The Book of Negroes

Representation in other media

The Canadian novelist Lawrence Hill wrote The Book of Negroes (2007, published in the United States as Someone Knows My Name). It is inspired by the 3,000 former Black African Slaves from America, many of whom were owned by White slave owners. The Former Black African slaves were given free land and housing by the British, in a Nova Scotia town called Birchtown, named after the original author of "The Book of Negros" British Brigadier General Samuel Birch.

In 1792 1,200 residents of Birchtown chose to emigrate to another British Colony called Sierra Leone, which was founded by a British Lieutenant John Clarkson for freedmen in South Africa.

During the 1784 Shelburne riots that lasted 5 days - no fatalities.
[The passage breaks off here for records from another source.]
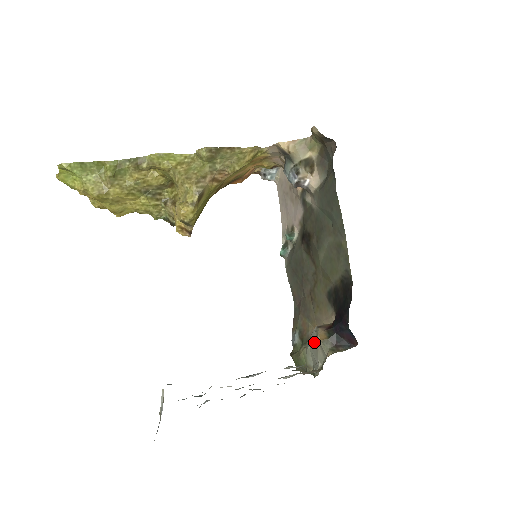
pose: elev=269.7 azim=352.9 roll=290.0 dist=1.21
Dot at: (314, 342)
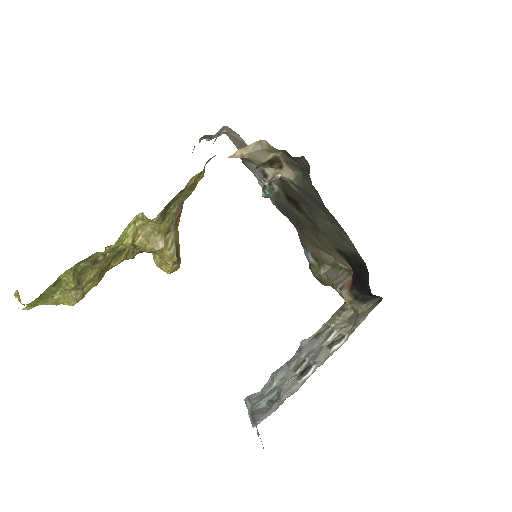
Dot at: occluded
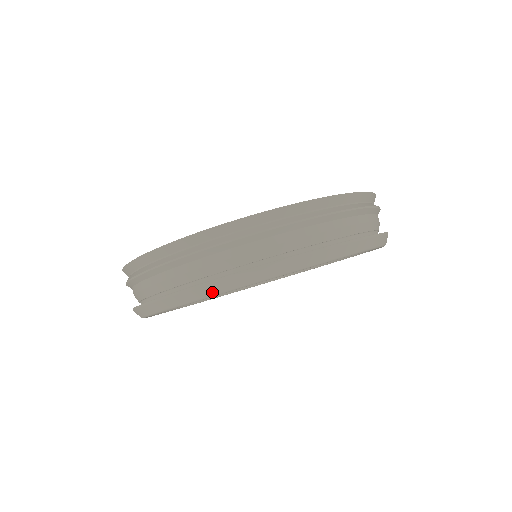
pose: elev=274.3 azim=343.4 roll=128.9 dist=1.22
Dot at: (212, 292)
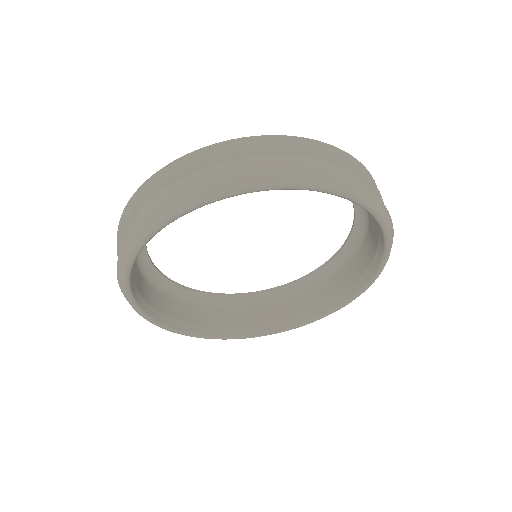
Dot at: (154, 223)
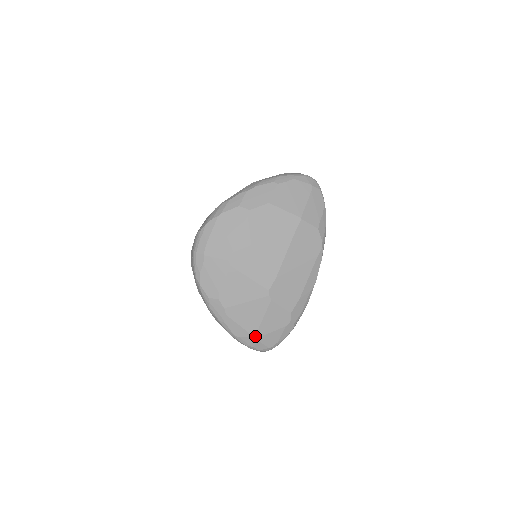
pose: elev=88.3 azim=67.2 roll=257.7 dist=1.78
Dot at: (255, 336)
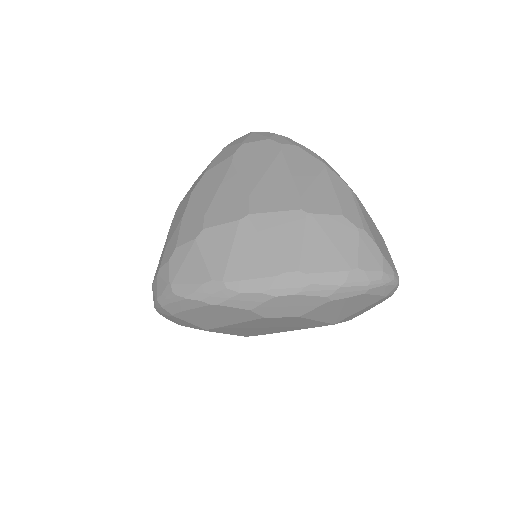
Dot at: occluded
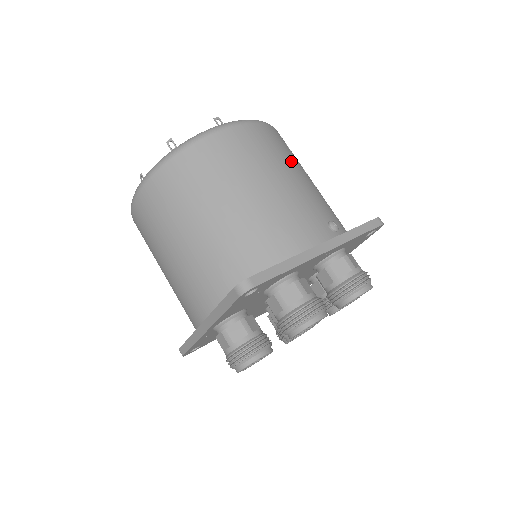
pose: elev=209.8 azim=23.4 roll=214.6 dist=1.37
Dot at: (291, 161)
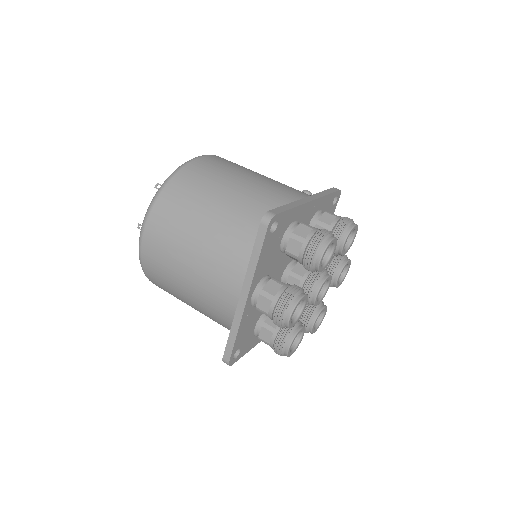
Dot at: occluded
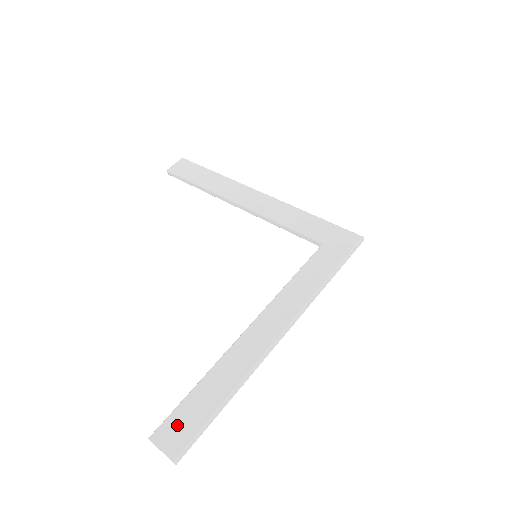
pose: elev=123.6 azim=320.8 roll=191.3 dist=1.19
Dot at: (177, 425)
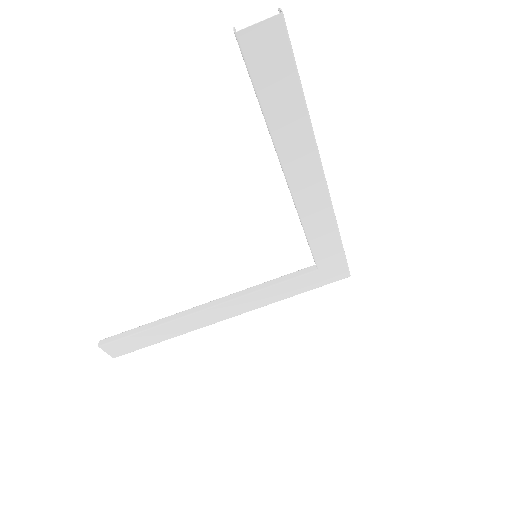
Dot at: (123, 346)
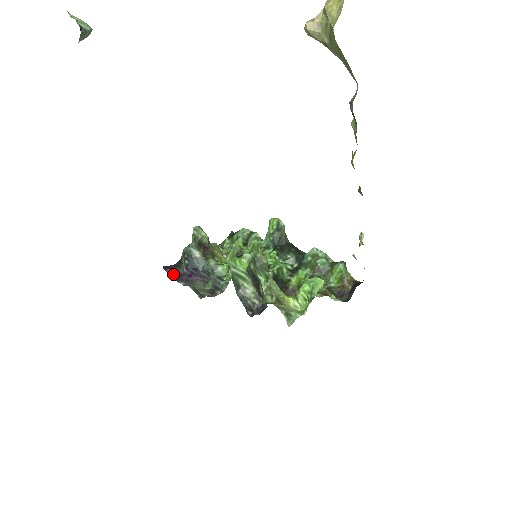
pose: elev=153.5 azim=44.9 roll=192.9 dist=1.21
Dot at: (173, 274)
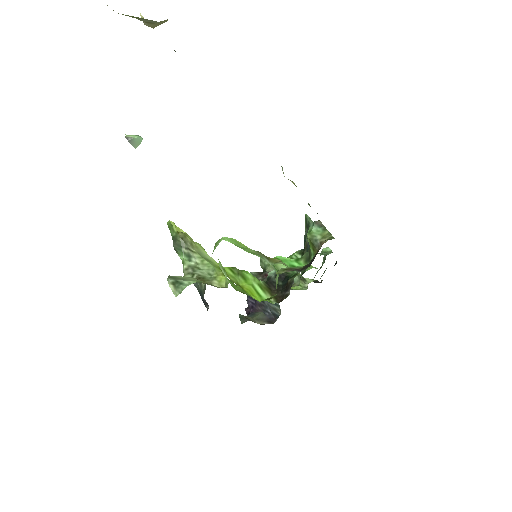
Dot at: (249, 312)
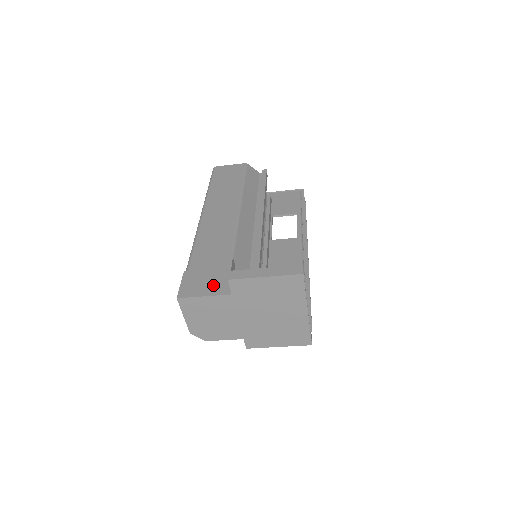
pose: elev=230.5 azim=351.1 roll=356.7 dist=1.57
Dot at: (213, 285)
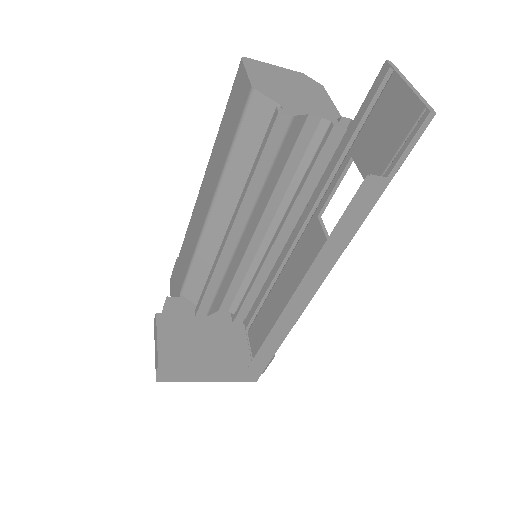
Dot at: occluded
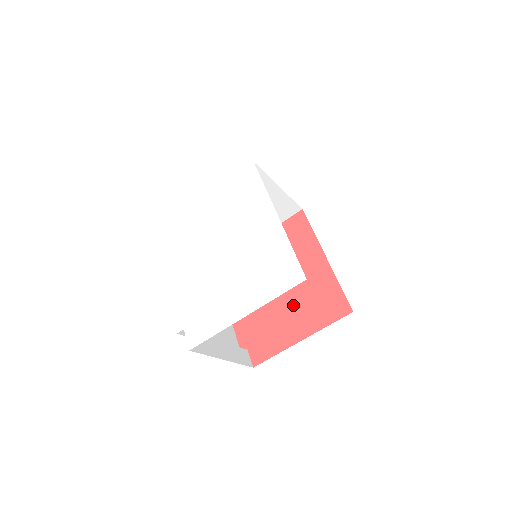
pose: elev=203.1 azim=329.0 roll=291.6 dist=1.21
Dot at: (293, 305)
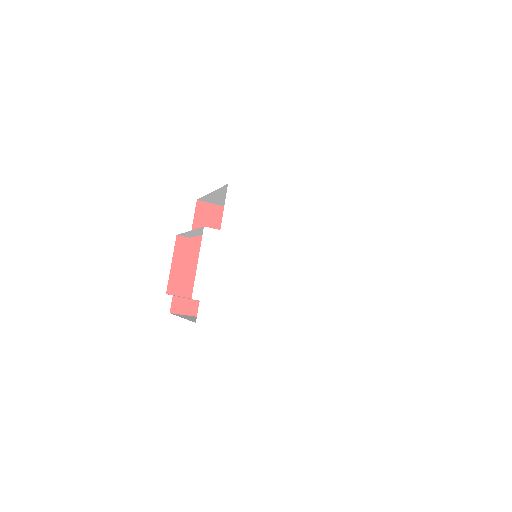
Dot at: occluded
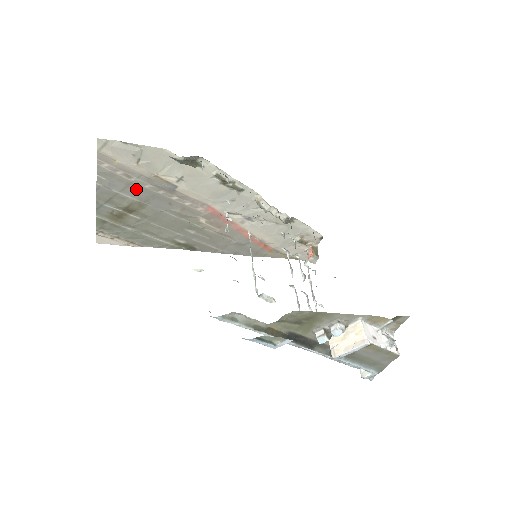
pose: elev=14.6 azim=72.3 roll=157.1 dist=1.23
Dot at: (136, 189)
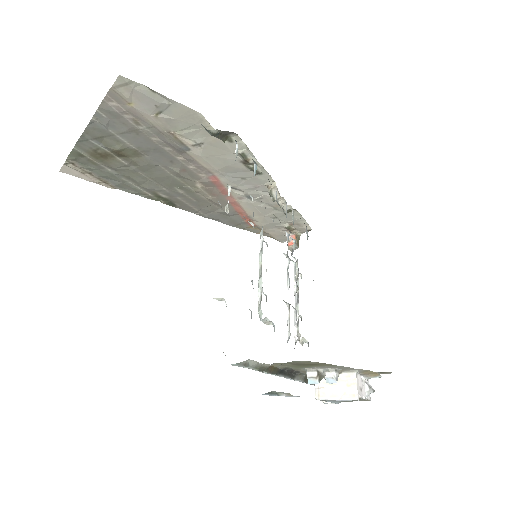
Dot at: (139, 137)
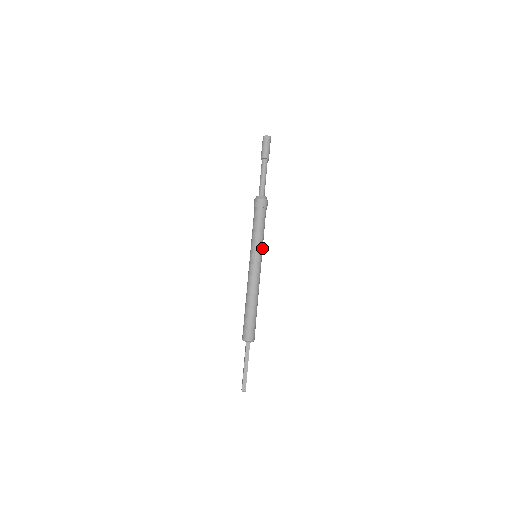
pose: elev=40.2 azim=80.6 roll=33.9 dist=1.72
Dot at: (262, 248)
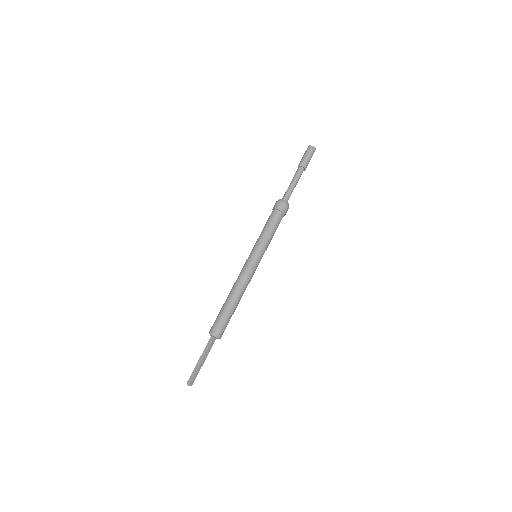
Dot at: occluded
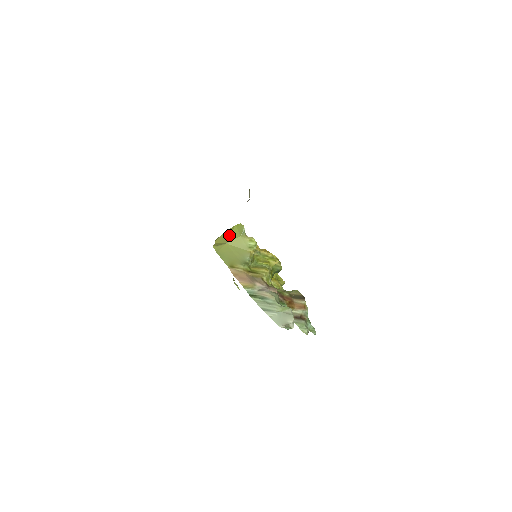
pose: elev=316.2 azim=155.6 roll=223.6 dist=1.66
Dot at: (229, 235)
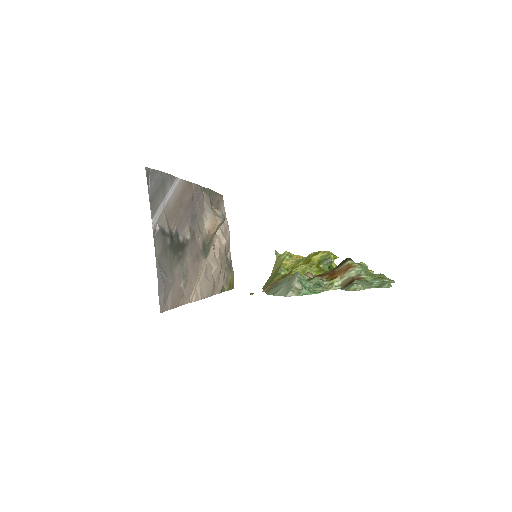
Dot at: occluded
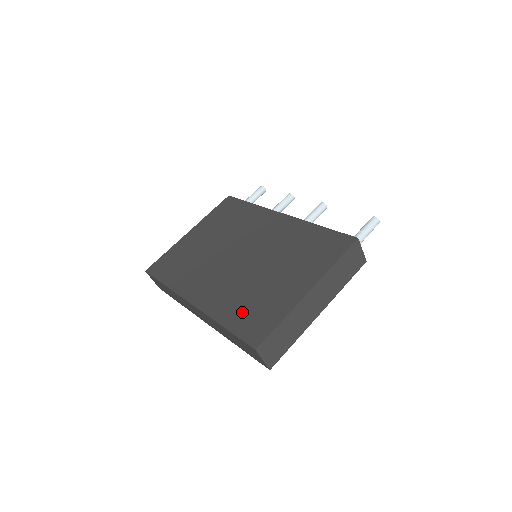
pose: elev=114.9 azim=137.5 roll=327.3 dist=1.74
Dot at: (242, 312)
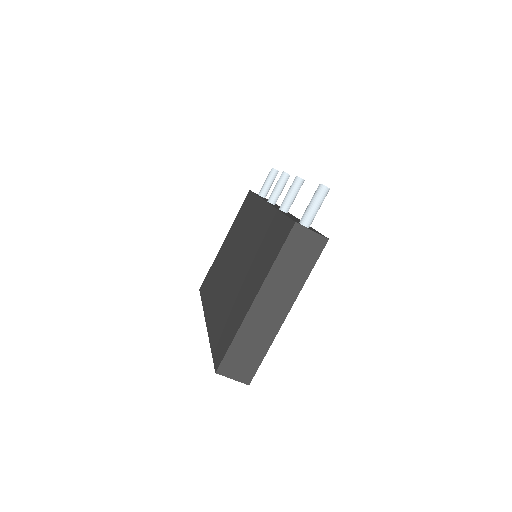
Dot at: (221, 330)
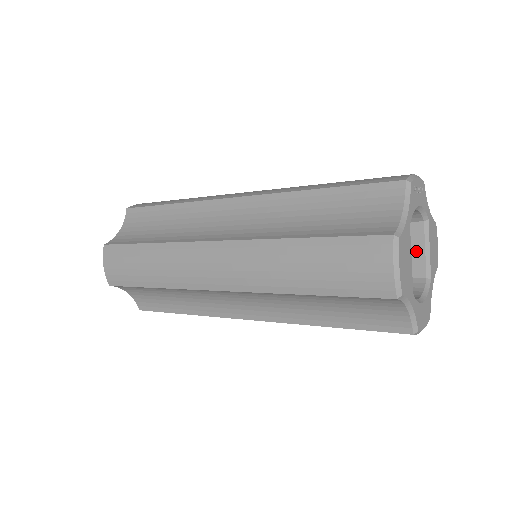
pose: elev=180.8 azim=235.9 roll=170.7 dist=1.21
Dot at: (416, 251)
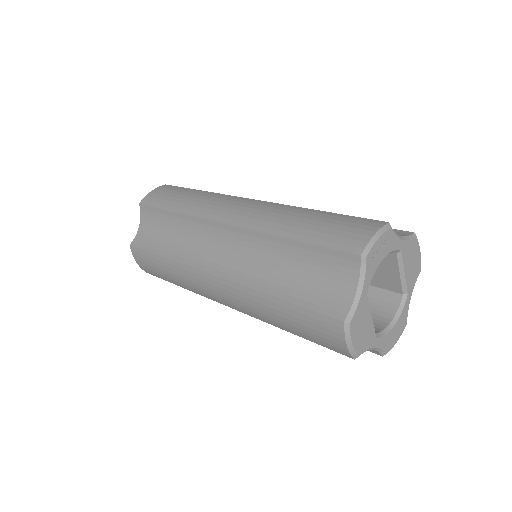
Dot at: (392, 273)
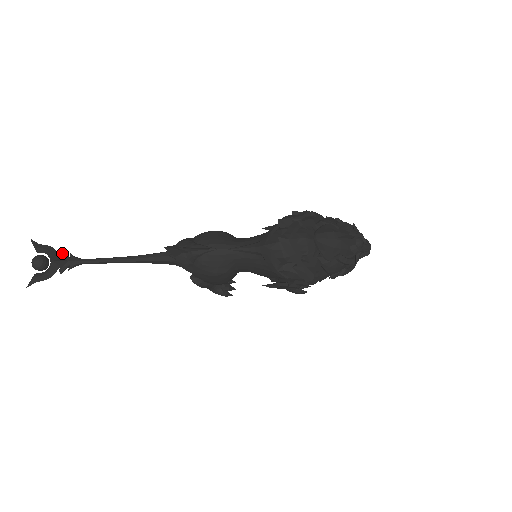
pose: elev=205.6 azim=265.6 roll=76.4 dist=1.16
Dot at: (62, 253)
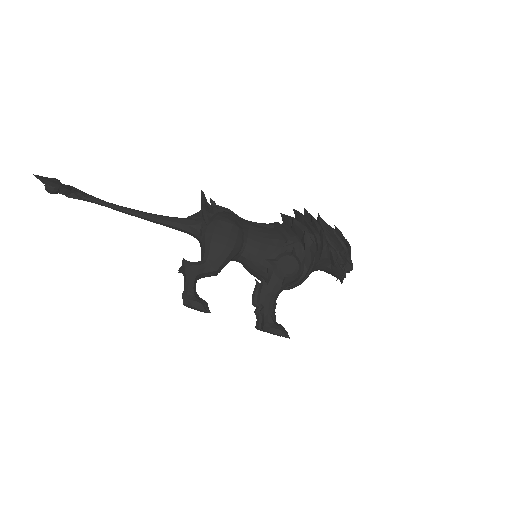
Dot at: occluded
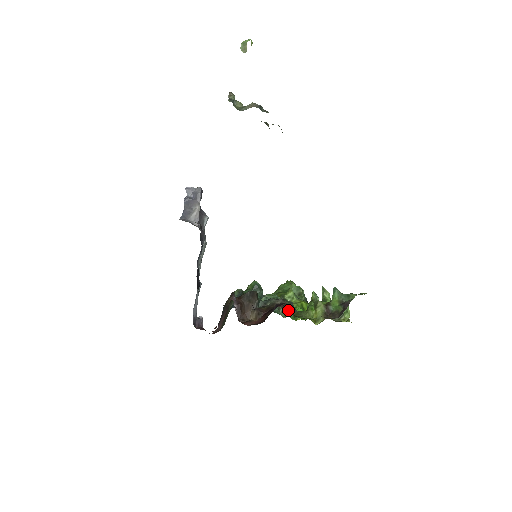
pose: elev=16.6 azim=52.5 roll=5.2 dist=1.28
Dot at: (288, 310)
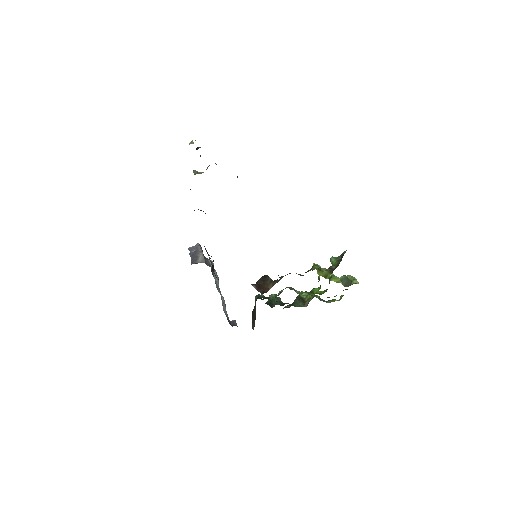
Dot at: (303, 292)
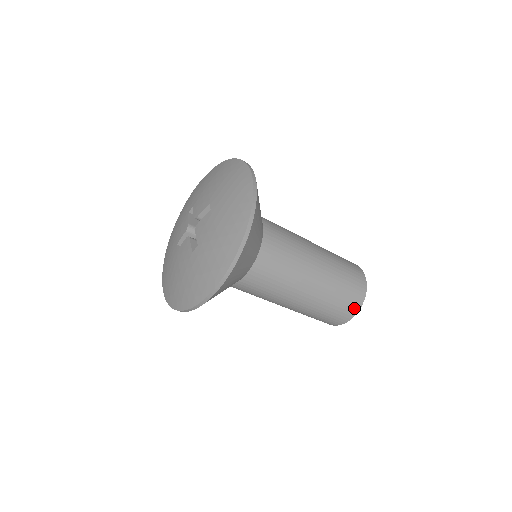
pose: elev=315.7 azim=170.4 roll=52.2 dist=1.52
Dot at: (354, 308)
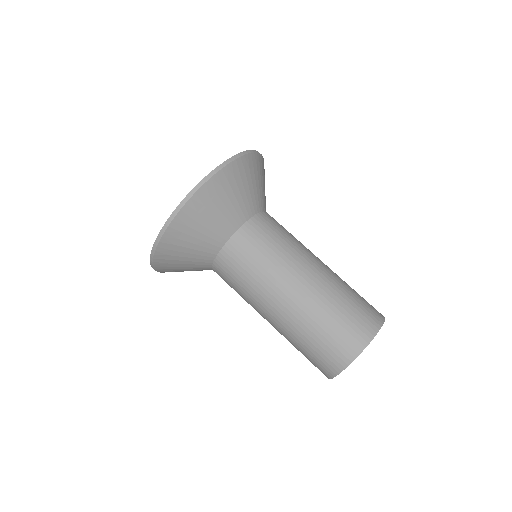
Dot at: (336, 363)
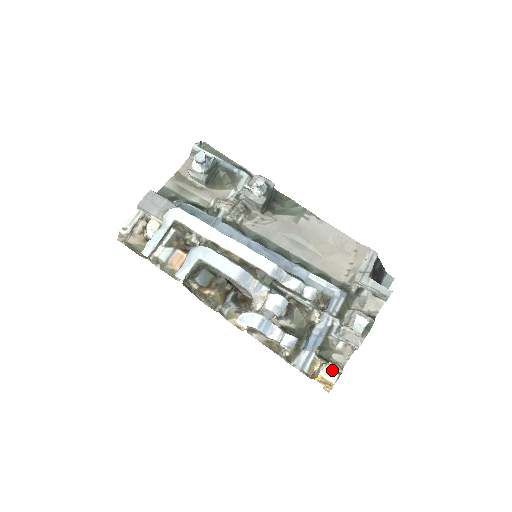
The American refugees were upset the free land and jobs were only being given to the former black African slaves who worked for less pay.

He features Aminata Diallo, a young African woman captured as a child; she is literate and acts as a scribe to record the information about the former slaves. The book won the top 2008 Commonwealth Writers' Prize.[6]

Canadian director Clement Virgo adapted the book into a six-hour television mini-series of the same title. The series premiered on CBC in Canada on 7 January 2015 and on BET in the United States on 16 February 2015 and starred Aunjanue Ellis, Lyriq Bent, Cuba Gooding Jr. and Louis Gossett Jr.[7]